● **Stated goal 1**:
Answer these questions from the passage on the spurs-free PLL topology:
(a) Between which two blocks does the proposed synthesizer place the Sample-Hold block?
(b) For how long does the S/H hold the voltage it samples across the integrating capacitance?
(c) What can still cause low level spurs to appear at the output?
● **Stated goal 2**:
Please carry on the passage on the spurs-free PLL topology from its last sentence.

>> BEGIN Source passage

2. SPURS FREE PLL TOPOLOGY

The proposed synthesizer is shown in Fig. 1. The structure is similar to ordinary \( \Sigma \Delta \) fractional-N synthesizers except for the presence of a Sample-Hold (S/H) block between the Charge Pump (CP) and the Loop Filter (LF). The S/H serves two purposes: it prevents noise down-folding due to non-uniform sampling, and it cancels reference spurs. The non-uniform sampling is due to the fact that the PFD generates variable length pulses aligned to the first occurring edge of the reference clock signal \( f_{ref} \) and the divider signal \( f_{div} \) (Fig. 1); consequently the PFD output is not synchronized to the reference clock. Non-uniform sampling is a highly non linear phenomenon: the contribution of the down-folded noise to the overall output phase noise can be relevant, especially since high frequency and high power \( \Sigma \Delta \) quantization noise is present. Another way of looking at it: it is completely equivalent to non-uniform quantization steps in voltage \( \Sigma \Delta \) DACs.

The second advantage of the S/H is its action on the LF voltage. After every UP/DOWN pulse, the S/H samples the voltage across the integrating capacitance and holds it for a reference cycle. This operation prevents the modulation of the LF voltage by the reference clock, hence ideally it eliminates reference spurs \([6]\) in the VCO output. In reality low level spurs may appear at the output due to the charge feedthrough in the control switch. In the next section we derive a linear model for the analysis of the S/H PLL.

>> END Source passage
>> BEGIN Dataset content

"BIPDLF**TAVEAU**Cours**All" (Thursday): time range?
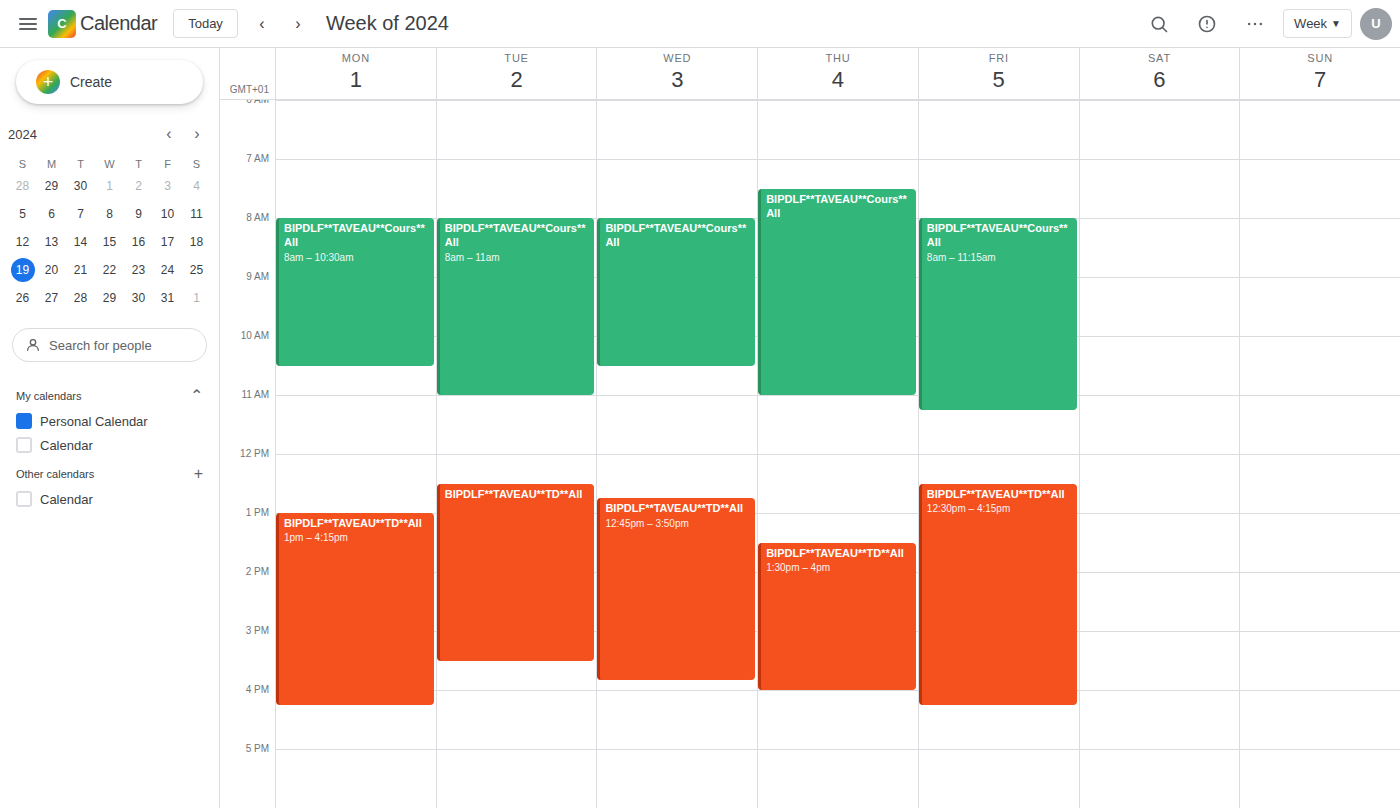
7:30 AM to 11:00 AM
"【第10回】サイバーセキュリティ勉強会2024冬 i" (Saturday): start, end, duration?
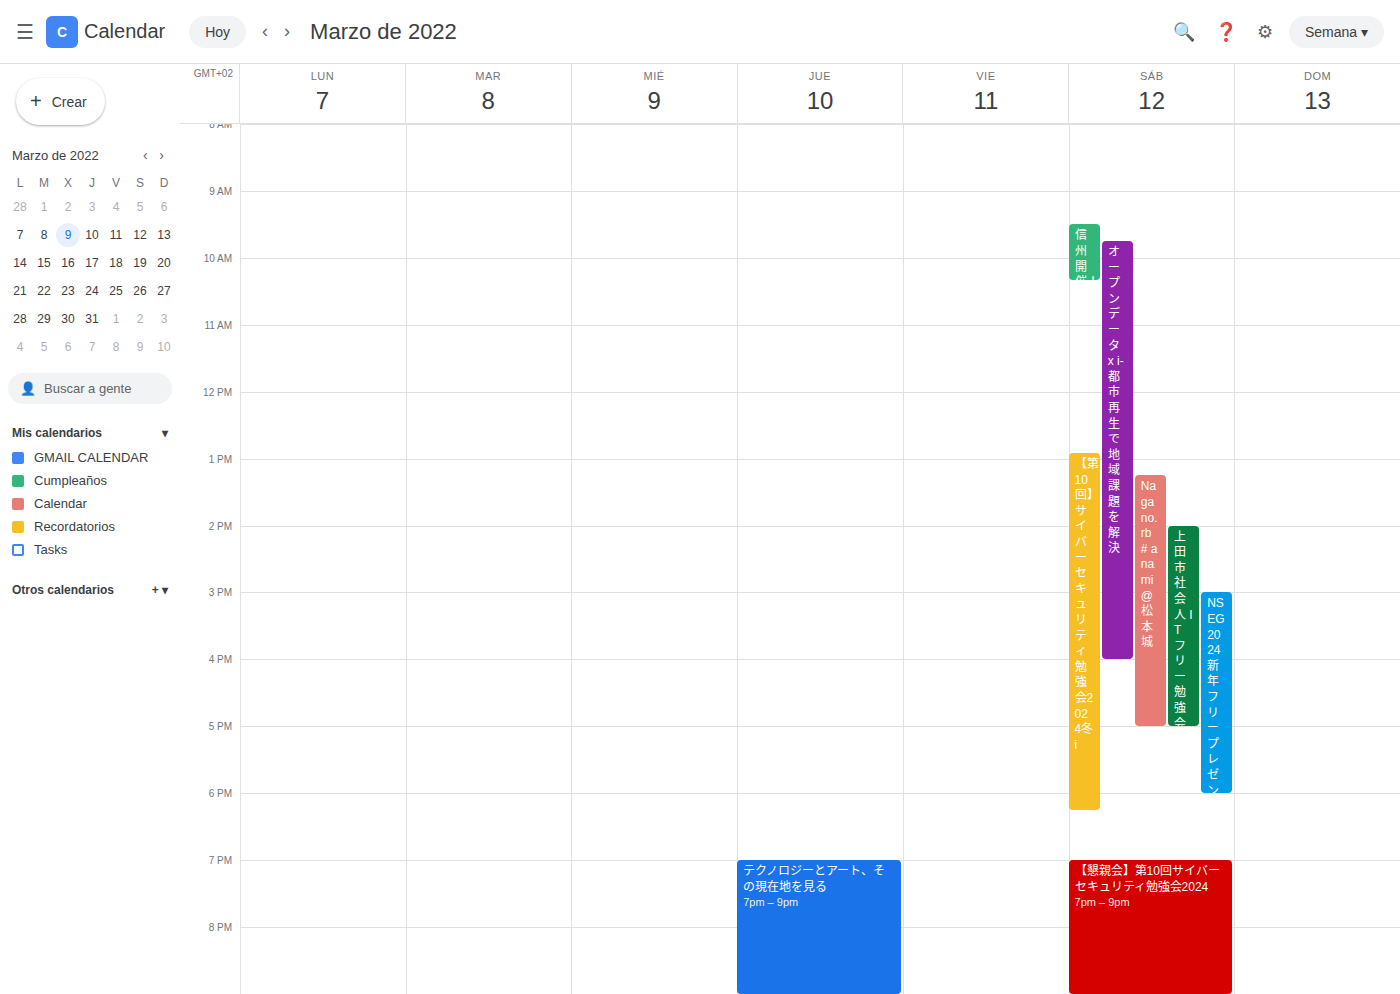
12:55 PM to 6:15 PM, 5 hours 20 minutes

>> END Dataset content

● **Written answer 1**:
(a) Between the Charge Pump (CP) and the Loop Filter (LF).
(b) For a reference cycle.
(c) Charge feedthrough in the control switch.

● **Written answer 2**:
3. LINEAR MODEL

We first focus our attention on the S/H portion of the PLL. A possible implementation is shown in Fig. 2. This circuit uses a switched-capacitor integrator to carry out both the S/H function as well as the integrator function that is usually implemented by the Loop Filter. To derive the transfer function we start by considering the charge deposited on the capacitor \( C_1 \):

\[
Q_{C_1} = \frac{\Delta \phi(t)}{2\pi} T_{ref} \cdot I_{CP}
\]

where \( \Delta \phi(t) \) is the phase error waveform produced by the PFD. After a certain delay \( T_{SH} \) the charge is transferred to \( C_2 \) and added to the charge previously stored:

\[
Q_{C_2}(t) = Q_{C_2}(t - T_{ref}) + Q_{C_1}(t - T_{SH})
\]

In voltage terms and inserting the expression for \( Q_{C_1} \):

\[
V_{C_2}(t) = V_{C_2}(t - T_{ref}) + \frac{I_{CP}}{2\pi \cdot C_2} T_{ref} \cdot \Delta \phi(t - T_{SH})
\]

Taking the Laplace transform yields:
Figure 2: Possible implementation of S/H portion

\[ V_{C_3}(s) = \frac{I_{CP}}{2\pi \cdot s \cdot C_2} \cdot e^{-sT_{SH}} \]  

(4)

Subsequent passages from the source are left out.